ECL transient technology was further used to examine the stability of radical intermediates in two ECL processes of R-BPQDs. The ion annihilation ECL intensity at +1.60 V was stronger than that at −1.40 V in the absence of coreactant (Fig. 3e), indicating that the anion radical R-BPQDs•− was more stable than cation radical R-BPQDs•+35. Thus Arg stabilized the anion radical of BPQDs under ambient conditions, and thus led to the greater enhancement of cathodic ECL intensity than the anodic process.

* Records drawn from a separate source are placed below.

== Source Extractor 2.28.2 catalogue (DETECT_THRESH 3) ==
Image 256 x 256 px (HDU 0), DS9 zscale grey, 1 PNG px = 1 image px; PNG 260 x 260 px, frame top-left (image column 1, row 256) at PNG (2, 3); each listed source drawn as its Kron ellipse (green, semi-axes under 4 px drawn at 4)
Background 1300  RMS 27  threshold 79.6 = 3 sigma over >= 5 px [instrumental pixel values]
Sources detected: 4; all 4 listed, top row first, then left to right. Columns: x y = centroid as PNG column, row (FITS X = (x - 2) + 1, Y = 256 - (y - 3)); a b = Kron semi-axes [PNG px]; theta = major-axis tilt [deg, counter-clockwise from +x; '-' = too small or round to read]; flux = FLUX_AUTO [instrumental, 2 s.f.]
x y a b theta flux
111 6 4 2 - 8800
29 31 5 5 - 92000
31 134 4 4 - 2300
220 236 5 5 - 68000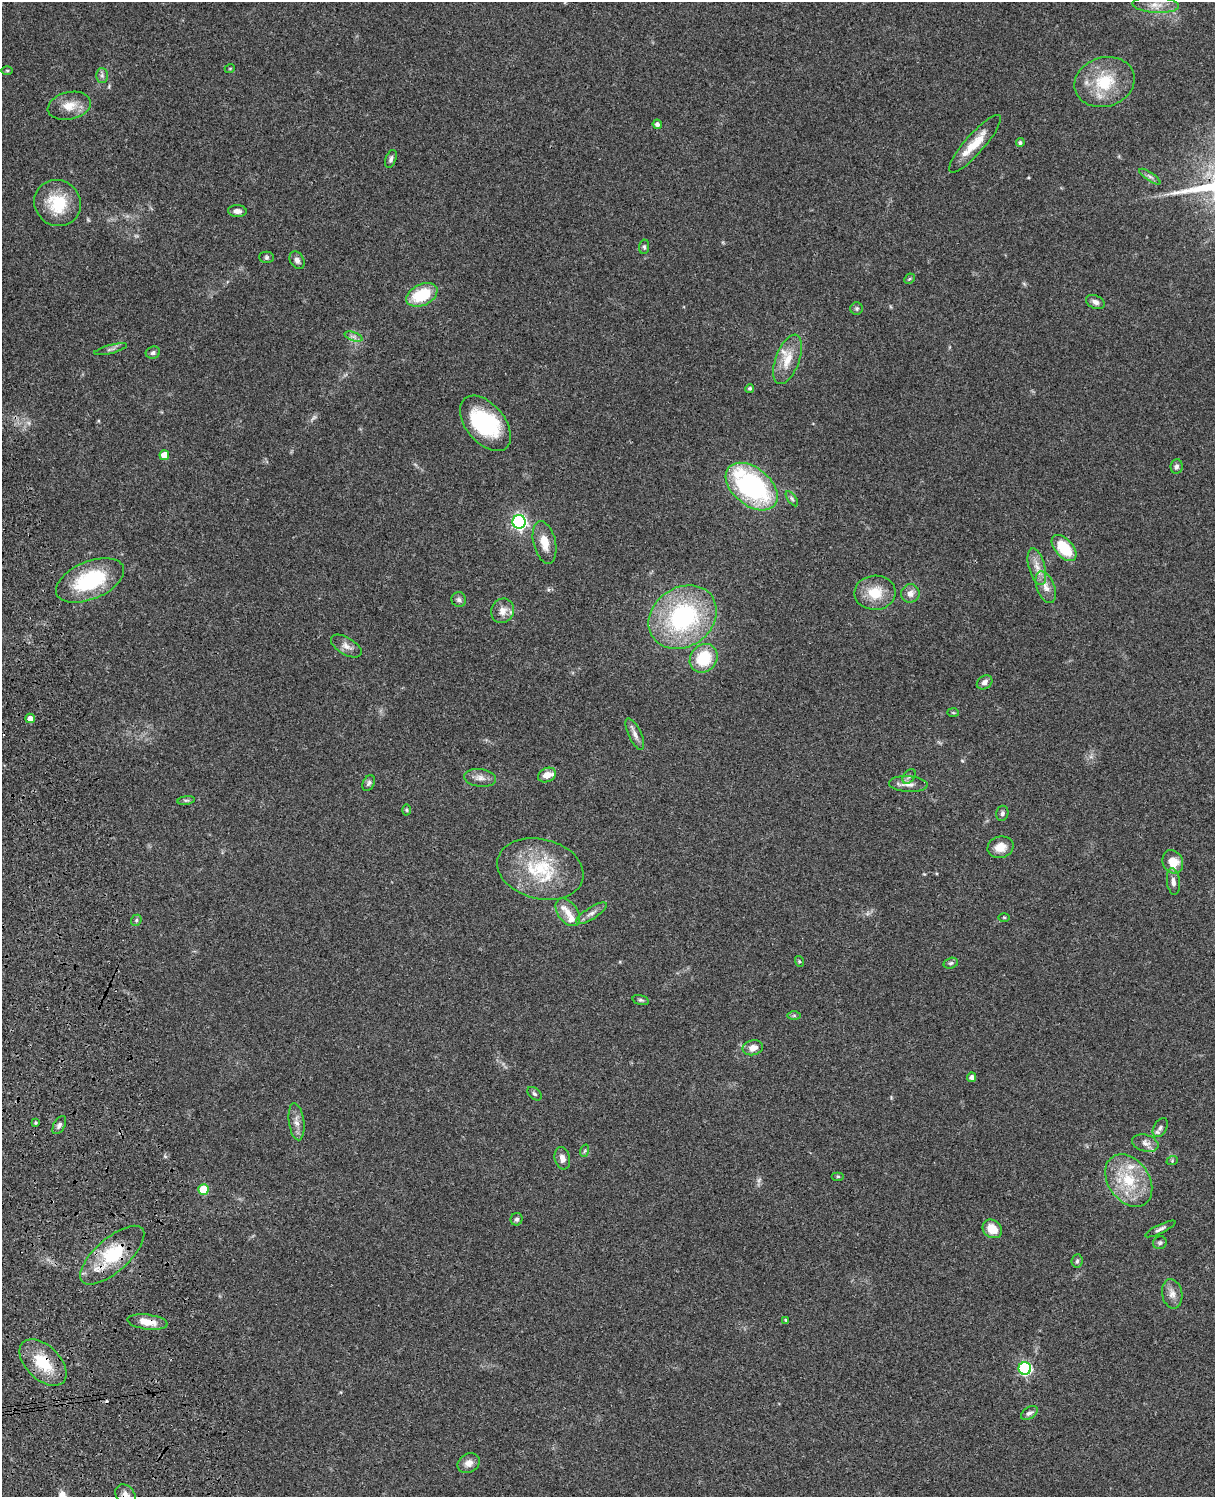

Evaluation of integrin inhibitor with RRGDS-BPQDs. To implement the application of R-BPQDs/K2S2O8 ECL system, this work designed an ECL method to evaluate the inhibiting efficiency of integrin inhibitor, cyclo(RGDyK)36, by using Arg containing peptide RRGDS to modify BPQDs (RRGDS-BPQDs). The RRGDS-BPQDs functionalized carboxylated multi-wall carbon nanotubes (MWNTs) were coated on GCE to act as both the recognition unit and signal tag37. Compared to Arg-free peptide GGGDS, the presence of RRGDS could greatly enhance the ECL intensity (Fig. 4a), verifying the vital importance of Arg for improving the ECL emission of BPQDs. Upon the specific recognition of αV/β3 integrin on A549 cell membrane with RRGDS on GCE, the Re increased greatly (Supplementary Fig. 12), and thus the ECL intensity decreased obviously (Supplementary Fig. 13). In contrary, MCF-7 cells with low abundance of surface αV/β3 integrin showed little decrease. Under optimal conditions (Supplementary Figs. 14,15), the IC50 of cyclo(RGDyK) for 1 ´ 106 A549 cells mL-1 was obtained to be 12.0 nM from the ECL response plot of cyclo(RGDyK) treated A549 cells (Fig. 4b), which was comparable to 20 nM for immobilized αV/β3 integrin36 and 29.3 nM for B16-F10 cells38. Compared to general MTT method, this method was sensitive, simple and convenient. Moreover, this method could be extended for the evaluation of other inhibitors or the detection of cell surface groups by changing the Arg-containing peptide, showing the excellent practicability of the designed ECL modulating strategy.